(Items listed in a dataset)
════
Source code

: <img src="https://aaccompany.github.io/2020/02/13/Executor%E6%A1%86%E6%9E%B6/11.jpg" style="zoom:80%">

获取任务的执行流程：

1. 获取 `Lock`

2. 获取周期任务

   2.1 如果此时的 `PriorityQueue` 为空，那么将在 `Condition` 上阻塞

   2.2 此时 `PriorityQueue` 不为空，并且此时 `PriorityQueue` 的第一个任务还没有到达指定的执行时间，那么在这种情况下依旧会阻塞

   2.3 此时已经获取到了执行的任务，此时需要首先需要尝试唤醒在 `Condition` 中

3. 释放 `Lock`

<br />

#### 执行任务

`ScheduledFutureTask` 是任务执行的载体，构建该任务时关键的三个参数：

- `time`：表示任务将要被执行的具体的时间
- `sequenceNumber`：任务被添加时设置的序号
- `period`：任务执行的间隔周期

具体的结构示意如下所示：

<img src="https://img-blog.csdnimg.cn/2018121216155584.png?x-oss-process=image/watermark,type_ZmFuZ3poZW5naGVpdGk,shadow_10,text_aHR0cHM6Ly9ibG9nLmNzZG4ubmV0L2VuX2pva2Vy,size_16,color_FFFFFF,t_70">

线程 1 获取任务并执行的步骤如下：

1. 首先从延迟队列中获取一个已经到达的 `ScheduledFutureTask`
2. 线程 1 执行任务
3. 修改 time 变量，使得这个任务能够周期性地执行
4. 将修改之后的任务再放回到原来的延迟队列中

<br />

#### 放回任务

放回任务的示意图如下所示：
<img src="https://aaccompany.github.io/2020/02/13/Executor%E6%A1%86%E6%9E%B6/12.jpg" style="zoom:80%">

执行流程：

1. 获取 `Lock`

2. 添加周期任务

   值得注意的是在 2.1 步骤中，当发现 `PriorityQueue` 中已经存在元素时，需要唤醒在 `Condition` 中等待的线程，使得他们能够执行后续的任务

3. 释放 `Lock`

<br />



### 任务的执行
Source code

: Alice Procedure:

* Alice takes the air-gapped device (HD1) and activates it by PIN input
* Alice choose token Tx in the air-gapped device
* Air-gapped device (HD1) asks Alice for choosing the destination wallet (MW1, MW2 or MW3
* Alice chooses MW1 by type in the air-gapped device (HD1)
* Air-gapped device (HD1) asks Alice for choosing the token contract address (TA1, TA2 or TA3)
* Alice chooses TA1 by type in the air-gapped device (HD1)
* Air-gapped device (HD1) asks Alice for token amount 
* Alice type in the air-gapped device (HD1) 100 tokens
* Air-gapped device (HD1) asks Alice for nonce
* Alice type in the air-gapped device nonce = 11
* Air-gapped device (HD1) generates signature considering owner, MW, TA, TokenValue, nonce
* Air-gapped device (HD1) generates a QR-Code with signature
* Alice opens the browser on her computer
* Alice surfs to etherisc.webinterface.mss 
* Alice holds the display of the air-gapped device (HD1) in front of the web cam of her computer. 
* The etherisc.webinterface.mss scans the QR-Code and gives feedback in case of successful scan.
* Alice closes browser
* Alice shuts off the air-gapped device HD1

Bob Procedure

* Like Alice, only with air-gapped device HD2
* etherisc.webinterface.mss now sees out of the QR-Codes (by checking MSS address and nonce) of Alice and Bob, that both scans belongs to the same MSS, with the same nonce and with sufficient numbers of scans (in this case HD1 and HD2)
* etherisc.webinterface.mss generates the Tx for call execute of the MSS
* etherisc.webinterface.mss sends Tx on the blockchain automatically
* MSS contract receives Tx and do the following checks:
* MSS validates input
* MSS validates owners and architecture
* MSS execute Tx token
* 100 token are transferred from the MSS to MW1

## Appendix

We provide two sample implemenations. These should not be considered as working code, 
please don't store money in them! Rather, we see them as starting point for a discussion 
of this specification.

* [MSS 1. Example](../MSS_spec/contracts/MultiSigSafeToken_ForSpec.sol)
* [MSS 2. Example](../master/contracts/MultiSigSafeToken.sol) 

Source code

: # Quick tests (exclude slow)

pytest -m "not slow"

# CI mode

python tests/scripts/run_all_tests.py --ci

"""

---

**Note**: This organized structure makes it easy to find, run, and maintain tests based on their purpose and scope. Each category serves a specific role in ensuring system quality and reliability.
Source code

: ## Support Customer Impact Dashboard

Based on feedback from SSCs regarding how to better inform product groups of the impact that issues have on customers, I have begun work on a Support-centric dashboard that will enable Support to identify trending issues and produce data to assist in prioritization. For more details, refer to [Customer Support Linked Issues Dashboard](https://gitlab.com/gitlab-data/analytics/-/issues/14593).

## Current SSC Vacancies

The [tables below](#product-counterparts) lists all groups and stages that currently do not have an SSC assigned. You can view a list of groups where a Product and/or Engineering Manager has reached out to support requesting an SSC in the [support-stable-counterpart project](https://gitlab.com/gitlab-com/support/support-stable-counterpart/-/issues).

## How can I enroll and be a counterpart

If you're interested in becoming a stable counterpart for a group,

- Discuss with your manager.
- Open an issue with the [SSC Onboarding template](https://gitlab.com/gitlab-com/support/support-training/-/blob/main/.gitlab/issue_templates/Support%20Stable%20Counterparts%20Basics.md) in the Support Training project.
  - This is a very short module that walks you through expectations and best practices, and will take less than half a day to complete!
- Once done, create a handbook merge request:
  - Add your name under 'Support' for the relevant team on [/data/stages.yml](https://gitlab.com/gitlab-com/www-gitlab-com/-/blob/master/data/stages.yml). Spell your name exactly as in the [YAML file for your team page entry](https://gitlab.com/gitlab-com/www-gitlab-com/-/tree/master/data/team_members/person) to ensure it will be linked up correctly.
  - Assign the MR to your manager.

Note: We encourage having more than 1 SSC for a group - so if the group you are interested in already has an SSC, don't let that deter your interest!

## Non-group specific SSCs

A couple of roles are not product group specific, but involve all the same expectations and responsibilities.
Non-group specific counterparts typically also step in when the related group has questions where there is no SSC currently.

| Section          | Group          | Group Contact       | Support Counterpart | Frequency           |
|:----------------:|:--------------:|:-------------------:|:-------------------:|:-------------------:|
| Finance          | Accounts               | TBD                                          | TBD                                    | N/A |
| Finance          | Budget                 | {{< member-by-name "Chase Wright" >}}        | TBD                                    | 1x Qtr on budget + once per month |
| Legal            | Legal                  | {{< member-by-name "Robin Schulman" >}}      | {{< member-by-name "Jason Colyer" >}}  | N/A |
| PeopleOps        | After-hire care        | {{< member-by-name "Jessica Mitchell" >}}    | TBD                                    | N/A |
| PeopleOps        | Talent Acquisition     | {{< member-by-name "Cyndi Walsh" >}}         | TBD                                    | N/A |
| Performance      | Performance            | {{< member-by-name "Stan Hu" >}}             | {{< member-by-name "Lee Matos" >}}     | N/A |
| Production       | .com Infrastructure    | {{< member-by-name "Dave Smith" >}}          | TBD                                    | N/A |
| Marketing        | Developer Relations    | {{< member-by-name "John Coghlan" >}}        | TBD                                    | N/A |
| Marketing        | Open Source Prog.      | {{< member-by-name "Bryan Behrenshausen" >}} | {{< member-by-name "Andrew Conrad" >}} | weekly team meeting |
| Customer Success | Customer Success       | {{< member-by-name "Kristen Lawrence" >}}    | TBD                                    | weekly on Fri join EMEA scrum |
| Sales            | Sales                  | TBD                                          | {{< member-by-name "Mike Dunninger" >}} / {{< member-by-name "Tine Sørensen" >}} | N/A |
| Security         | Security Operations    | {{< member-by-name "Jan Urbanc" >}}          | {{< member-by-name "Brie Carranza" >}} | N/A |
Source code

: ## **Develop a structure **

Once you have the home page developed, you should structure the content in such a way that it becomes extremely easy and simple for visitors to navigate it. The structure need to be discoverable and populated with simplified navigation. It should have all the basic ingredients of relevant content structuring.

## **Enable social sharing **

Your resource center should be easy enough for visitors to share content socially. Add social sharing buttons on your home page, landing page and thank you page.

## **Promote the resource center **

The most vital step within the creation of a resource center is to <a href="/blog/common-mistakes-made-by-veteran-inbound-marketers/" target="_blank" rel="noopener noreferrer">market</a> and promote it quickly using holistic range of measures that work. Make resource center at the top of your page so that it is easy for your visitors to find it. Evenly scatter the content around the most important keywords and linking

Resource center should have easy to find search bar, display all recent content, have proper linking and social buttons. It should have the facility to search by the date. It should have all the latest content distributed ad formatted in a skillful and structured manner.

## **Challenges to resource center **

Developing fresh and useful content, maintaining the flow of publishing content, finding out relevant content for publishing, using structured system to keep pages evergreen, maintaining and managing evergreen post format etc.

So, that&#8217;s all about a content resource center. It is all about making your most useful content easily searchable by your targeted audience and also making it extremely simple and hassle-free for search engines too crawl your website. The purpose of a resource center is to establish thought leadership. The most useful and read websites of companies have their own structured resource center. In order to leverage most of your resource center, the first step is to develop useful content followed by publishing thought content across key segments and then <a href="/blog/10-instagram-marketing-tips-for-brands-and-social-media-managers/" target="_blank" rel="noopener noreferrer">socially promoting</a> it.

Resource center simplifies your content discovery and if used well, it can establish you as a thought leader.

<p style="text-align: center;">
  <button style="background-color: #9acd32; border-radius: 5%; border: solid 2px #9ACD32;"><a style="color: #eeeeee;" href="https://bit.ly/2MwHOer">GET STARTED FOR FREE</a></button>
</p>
════
(ACTIVITY): The lines above from the one containing "by PIN input" through the one containing "for token amount" are to be set down exactly, and no others.

(RESPONSE FOR THIS EXERCISE):
* Alice takes the air-gapped device (HD1) and activates it by PIN input
* Alice choose token Tx in the air-gapped device
* Air-gapped device (HD1) asks Alice for choosing the destination wallet (MW1, MW2 or MW3
* Alice chooses MW1 by type in the air-gapped device (HD1)
* Air-gapped device (HD1) asks Alice for choosing the token contract address (TA1, TA2 or TA3)
* Alice chooses TA1 by type in the air-gapped device (HD1)
* Air-gapped device (HD1) asks Alice for token amount 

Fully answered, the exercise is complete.